Blumenthal and colleagues reviewed the medical records of 10,992 inpatients (mean age, 57 years; 51% men) who received antibiotics at one of 106 hospitals in the United States.
According to the researchers, 16% of these patients had a documented penicillin allergy. In a fully adjusted analysis, patients with a documented penicillin allergy had increased odds of receiving an alternative beta-lactam antibiotic (aOR = 1.94; 95% CI, 1.74-2.17), especially clindamycin (aOR = 5.34; 95% CI, 3.99-7.13) — an antibiotic that has been associated with a risk for Clostridioides difficile. They also had lower odds of receiving a narrow-spectrum beta-lactam antibiotic (aOR = 0.35; 95% CI, 0.31-0.40).

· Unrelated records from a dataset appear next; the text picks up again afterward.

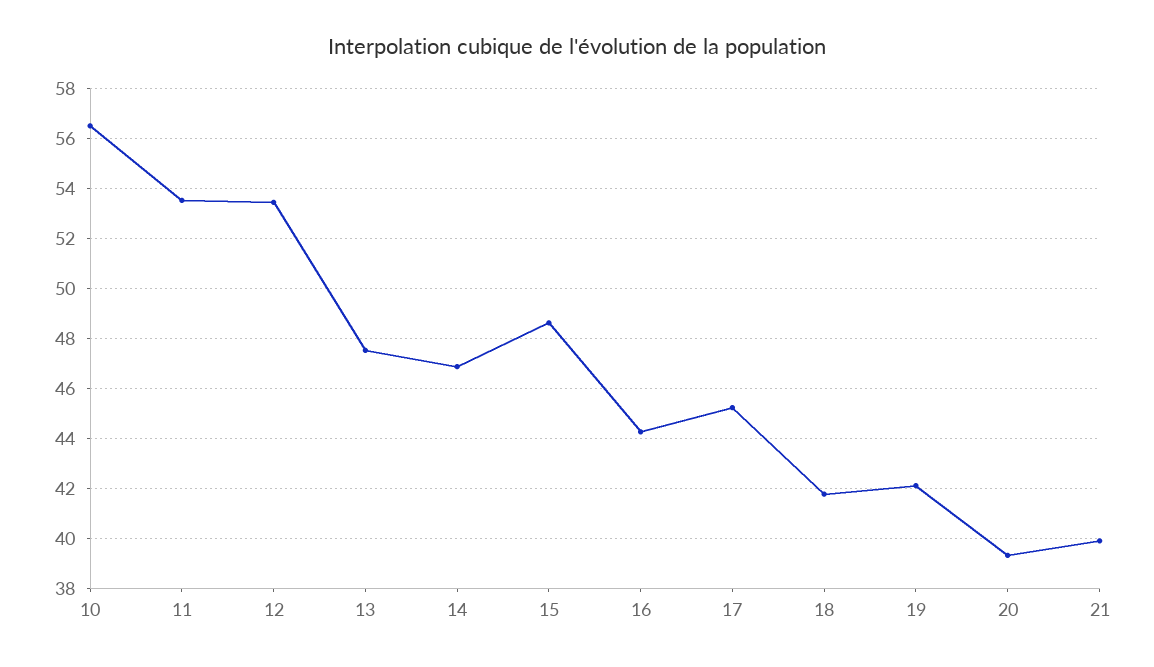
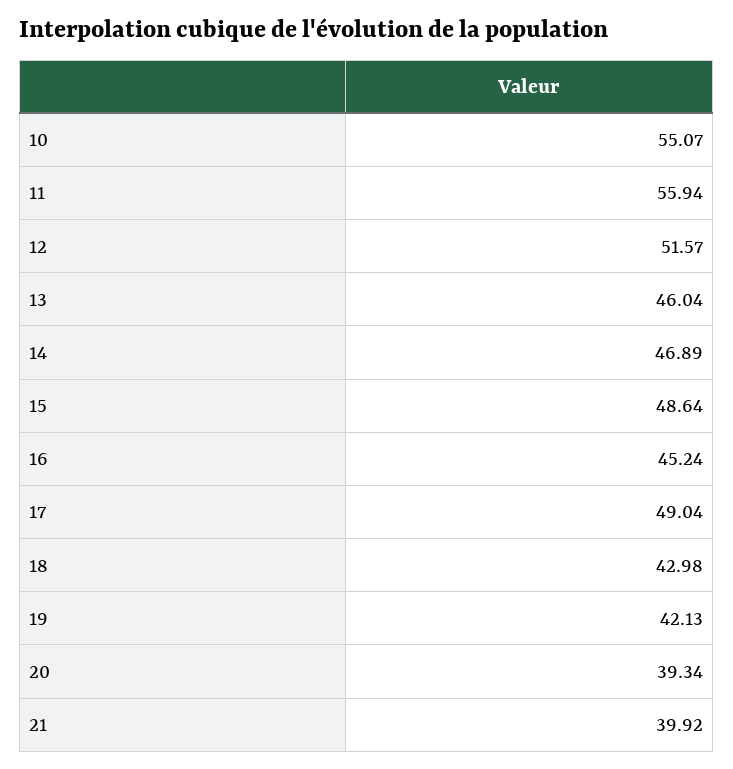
10: 56.5 -> 55.07
11: 53.5 -> 55.94
12: 53.5 -> 51.57
13: 47.5 -> 46.04
16: 44.25 -> 45.24
17: 45.25 -> 49.04
18: 41.75 -> 42.98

Blumenthal and colleagues found that the association between documented penicillin allergy and receipt of alternative antibiotics was stronger among patients who received treatment for UTI (adjusted OR = 2.07; 95% CI, 1.51-2.85) and as prophylaxis for surgical procedures (aOR = 7.31; 95% CI, 5.01-10.69). Patients with a penicillin allergy documented in their medical record also had 18-fold increased odds of aztreonam use.
The researchers noted that more than 90% of documented penicillin allergies can be disproven, suggesting many of the patients in the study did not receive optimal treatment. They recommended that hospitals target patients prescribed clindamycin or patients with planned surgical procedures for inpatient penicillin allergy interventions.
“This type of large study makes it hard for hospitals to think that these findings are not generalizable to their own hospitals,” Blumenthal said. “It is somewhat concerning that we are not doing better.”